Kitchen design affects both NEAT and nutritional outcomes through the same mechanism: whether preparing food feels like an inviting activity or an inconvenient one. A kitchen designed for efficient, organized, pleasant food preparation produces more home cooking — which is associated with better nutritional outcomes and, by virtue of the movement involved in cooking, more NEAT. A kitchen that is difficult to work in, poorly lit, or organized around convenience foods that require minimal preparation produces less cooking and less movement.
Outdoor access is one of the most powerful NEAT determinants in residential design, and one of the most underappreciated.
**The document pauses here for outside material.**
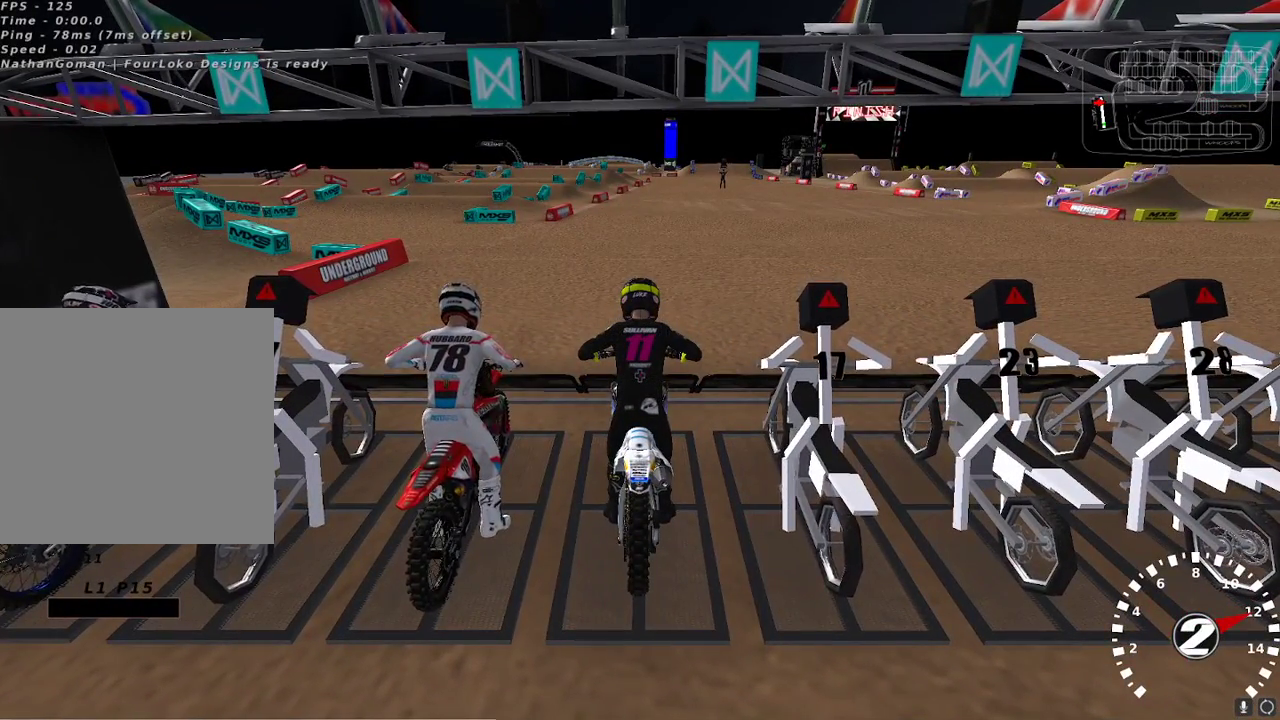
{"buttons": ["L1", "R2"], "left_stick": "center", "right_stick": "center", "events": []}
Easy, pleasant, habitual access to outdoor space — a yard, a garden, a patio, a walkable neighborhood — creates movement opportunities that feel like leisure rather than exercise, and produces consistent NEAT accumulation that formal exercise routines cannot match in daily volume. The home with a garden that needs tending, a dog whose walks require outdoor movement, or a yard that invites children’s play is generating NEAT continuously in ways that the apartment without outdoor access cannot.
The home office deserves specific attention in the NEAT conversation because it has become one of the primary sedentary environments in modern life. A standing desk that alternates between sitting and standing throughout the day is the most commonly discussed intervention, but the room’s design matters as much as the desk. Placing the printer in another room so that printing requires walking. Positioning the water bottle or coffee on a surface that requires standing to reach. Taking calls while walking rather than sitting. These are trivial individual decisions that accumulate into meaningful NEAT differences over the course of a working day.
The body was not designed for the sedentary environment that modern homes and work situations have created. Designing the home to naturally generate more movement — through layout, through outdoor access, through the placement of frequently used items — is a health intervention that operates continuously rather than requiring deliberate effort. It is the most sustainable form of exercise because it is indistinguishable from ordinary daily life.